▶ _WORK ORDER_
In the records below, which lines include "linejoin"? Copy them.

▶ _SUPPLIED RECORDS_
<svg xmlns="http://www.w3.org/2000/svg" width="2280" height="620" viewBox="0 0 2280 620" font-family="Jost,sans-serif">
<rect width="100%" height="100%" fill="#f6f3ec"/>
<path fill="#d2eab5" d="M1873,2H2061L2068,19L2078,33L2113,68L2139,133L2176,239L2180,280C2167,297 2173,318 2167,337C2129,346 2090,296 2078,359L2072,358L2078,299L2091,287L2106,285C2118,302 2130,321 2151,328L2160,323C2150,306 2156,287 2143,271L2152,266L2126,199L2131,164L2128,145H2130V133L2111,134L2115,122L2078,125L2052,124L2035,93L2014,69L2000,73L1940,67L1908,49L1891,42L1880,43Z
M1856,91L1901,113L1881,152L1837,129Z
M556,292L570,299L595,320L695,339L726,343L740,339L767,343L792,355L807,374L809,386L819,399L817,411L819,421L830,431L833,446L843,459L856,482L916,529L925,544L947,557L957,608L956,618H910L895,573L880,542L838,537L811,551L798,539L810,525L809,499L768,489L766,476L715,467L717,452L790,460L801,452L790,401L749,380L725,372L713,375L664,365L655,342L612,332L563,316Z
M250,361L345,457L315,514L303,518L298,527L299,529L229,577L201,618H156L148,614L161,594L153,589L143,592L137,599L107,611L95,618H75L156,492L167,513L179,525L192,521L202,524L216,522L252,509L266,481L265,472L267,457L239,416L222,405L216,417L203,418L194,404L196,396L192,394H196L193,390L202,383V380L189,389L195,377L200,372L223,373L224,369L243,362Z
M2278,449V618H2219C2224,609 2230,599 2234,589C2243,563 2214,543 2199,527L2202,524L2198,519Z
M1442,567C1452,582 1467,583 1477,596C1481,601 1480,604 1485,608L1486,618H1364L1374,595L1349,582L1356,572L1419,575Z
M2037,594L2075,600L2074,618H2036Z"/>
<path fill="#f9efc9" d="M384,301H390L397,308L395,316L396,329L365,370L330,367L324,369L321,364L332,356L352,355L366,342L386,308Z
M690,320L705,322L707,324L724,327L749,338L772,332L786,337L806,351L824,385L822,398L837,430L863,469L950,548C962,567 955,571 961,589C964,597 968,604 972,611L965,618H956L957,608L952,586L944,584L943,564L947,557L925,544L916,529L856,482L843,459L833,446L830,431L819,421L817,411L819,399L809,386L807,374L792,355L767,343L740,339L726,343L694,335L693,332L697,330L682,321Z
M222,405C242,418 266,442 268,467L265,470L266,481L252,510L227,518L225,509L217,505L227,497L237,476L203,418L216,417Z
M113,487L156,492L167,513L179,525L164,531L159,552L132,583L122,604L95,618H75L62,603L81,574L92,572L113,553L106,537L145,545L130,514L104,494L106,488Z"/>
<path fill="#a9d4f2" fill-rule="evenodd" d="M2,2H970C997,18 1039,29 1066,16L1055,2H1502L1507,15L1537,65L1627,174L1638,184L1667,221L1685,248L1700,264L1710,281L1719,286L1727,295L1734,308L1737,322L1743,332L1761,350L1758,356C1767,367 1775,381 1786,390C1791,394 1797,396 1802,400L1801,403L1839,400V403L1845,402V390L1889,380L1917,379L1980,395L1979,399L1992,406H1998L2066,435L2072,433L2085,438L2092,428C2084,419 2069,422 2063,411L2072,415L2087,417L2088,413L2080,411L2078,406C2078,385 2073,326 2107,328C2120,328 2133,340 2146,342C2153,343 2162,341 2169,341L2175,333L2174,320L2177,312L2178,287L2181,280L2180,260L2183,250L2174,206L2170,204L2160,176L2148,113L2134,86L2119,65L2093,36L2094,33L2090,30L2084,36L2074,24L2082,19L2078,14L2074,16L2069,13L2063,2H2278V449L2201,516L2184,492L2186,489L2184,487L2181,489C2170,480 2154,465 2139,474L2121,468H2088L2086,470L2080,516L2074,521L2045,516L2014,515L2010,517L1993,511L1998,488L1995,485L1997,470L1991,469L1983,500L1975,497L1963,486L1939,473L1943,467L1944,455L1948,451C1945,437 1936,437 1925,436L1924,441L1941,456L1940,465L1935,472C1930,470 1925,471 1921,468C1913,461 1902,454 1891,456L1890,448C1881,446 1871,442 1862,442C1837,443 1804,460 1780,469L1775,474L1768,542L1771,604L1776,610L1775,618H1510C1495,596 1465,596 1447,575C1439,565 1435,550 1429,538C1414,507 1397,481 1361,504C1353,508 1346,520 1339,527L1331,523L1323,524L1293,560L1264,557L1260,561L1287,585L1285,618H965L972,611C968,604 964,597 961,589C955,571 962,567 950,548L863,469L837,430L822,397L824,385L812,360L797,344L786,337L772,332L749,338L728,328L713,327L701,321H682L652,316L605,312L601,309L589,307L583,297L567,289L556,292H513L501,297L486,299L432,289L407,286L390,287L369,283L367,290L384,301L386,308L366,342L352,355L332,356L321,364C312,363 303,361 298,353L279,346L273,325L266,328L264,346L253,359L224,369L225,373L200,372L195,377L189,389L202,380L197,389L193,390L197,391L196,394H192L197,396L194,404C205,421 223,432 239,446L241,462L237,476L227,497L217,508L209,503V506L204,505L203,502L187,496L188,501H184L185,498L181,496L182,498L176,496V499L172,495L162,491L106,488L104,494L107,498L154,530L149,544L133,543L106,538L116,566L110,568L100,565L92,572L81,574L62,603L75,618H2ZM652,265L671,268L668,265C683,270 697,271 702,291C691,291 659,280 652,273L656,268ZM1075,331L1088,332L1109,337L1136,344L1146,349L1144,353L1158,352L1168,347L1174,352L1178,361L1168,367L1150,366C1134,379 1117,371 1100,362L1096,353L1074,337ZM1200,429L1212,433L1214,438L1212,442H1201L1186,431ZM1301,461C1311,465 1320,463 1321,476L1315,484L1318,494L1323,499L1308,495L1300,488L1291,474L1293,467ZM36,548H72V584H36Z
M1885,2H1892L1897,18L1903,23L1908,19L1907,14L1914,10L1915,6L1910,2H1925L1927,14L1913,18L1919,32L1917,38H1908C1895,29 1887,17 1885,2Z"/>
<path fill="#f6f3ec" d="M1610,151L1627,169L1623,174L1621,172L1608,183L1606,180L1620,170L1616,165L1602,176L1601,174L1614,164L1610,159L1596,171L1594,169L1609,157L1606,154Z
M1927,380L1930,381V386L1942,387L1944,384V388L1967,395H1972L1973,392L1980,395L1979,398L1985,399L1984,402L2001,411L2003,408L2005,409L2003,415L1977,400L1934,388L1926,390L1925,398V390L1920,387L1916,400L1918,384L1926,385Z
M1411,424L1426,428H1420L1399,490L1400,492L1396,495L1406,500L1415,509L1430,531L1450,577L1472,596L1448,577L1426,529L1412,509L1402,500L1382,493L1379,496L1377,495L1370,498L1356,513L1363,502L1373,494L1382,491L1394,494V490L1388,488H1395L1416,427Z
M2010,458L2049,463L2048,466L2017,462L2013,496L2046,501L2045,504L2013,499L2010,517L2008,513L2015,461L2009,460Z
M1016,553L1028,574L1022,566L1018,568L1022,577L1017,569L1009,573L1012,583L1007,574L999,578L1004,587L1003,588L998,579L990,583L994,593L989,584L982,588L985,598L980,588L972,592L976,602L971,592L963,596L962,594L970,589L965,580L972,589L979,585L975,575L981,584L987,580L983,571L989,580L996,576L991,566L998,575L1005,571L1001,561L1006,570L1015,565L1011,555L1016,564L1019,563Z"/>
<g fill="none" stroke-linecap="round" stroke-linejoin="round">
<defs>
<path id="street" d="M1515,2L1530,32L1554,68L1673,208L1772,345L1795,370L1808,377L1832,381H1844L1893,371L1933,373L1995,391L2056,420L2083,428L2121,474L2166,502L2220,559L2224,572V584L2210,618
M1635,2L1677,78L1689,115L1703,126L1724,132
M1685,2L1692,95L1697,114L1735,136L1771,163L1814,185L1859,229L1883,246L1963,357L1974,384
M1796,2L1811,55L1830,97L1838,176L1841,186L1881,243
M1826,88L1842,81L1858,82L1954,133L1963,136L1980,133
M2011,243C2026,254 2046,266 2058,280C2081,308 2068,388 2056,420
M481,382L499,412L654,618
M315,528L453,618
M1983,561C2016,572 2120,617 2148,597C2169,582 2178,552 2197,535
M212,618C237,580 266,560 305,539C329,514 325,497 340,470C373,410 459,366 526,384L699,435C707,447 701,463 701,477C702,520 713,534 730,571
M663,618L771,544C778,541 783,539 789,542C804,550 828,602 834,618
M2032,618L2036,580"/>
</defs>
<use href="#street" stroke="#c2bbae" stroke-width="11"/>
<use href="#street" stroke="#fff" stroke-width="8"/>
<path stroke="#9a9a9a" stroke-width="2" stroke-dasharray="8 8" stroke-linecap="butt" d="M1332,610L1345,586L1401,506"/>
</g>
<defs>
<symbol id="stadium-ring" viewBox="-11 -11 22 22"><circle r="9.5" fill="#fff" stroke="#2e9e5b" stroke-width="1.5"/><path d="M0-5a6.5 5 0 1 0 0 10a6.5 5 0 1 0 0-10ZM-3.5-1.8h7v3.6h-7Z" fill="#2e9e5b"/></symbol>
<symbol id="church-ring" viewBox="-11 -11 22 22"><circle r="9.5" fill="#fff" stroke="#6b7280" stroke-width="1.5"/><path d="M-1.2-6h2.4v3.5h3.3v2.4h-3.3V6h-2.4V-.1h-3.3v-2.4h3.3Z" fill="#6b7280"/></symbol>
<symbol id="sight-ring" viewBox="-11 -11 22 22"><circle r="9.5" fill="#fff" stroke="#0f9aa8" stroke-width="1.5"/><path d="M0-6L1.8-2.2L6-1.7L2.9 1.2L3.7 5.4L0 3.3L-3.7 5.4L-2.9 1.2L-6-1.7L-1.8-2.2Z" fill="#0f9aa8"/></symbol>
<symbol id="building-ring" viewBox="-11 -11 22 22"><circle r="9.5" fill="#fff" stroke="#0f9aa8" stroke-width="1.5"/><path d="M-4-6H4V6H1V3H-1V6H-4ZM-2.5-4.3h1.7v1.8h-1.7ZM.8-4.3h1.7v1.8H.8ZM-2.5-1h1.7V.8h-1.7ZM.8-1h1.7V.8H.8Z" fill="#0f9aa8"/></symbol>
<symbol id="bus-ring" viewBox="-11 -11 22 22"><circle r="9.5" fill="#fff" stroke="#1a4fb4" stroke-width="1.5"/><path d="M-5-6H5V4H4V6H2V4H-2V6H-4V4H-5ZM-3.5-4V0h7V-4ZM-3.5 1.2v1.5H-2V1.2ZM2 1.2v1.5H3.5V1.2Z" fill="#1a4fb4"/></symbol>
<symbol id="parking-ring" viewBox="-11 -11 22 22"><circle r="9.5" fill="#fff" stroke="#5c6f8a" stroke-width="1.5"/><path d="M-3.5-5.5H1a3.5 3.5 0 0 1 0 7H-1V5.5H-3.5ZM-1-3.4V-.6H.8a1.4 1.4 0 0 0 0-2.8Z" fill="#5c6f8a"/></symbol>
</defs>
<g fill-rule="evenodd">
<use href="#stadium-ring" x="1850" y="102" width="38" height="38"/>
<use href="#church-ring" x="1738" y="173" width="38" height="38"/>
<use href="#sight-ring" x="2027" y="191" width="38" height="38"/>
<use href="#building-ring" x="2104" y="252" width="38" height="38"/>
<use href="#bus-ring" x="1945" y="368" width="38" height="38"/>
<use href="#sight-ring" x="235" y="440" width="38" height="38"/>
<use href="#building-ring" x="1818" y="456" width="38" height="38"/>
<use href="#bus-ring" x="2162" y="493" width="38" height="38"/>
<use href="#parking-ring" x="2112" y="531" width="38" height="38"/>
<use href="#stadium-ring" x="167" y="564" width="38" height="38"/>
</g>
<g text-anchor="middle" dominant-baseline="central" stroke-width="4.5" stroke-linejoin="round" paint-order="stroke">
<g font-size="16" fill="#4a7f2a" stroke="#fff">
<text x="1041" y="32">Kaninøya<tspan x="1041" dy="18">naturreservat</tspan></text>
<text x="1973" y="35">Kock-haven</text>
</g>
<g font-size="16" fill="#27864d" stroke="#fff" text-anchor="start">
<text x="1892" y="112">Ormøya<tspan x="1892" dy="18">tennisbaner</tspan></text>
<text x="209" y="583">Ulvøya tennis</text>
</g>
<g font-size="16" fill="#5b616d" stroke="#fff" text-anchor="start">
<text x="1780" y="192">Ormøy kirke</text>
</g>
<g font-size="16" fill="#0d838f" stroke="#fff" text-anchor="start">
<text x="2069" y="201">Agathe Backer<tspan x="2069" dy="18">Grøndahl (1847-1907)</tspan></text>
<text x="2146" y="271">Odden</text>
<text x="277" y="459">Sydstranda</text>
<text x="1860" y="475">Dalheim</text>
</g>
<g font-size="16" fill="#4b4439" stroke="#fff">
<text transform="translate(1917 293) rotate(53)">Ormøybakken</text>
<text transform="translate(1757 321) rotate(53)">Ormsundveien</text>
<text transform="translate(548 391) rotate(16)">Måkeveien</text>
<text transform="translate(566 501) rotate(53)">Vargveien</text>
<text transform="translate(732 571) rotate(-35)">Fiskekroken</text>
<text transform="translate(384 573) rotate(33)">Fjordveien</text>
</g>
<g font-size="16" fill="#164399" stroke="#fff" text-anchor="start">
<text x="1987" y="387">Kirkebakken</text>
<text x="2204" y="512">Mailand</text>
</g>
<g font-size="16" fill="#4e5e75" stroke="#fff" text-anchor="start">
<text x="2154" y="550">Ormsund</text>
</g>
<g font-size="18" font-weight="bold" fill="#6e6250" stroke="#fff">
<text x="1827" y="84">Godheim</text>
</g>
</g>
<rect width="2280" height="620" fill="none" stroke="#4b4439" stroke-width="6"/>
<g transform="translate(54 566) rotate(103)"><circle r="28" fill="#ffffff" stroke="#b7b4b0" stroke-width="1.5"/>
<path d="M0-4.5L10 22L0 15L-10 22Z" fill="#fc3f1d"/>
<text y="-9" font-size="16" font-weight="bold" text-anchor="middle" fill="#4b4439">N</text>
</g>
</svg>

▶ _SOLUTION_
<g fill="none" stroke-linecap="round" stroke-linejoin="round">
<g text-anchor="middle" dominant-baseline="central" stroke-width="4.5" stroke-linejoin="round" paint-order="stroke">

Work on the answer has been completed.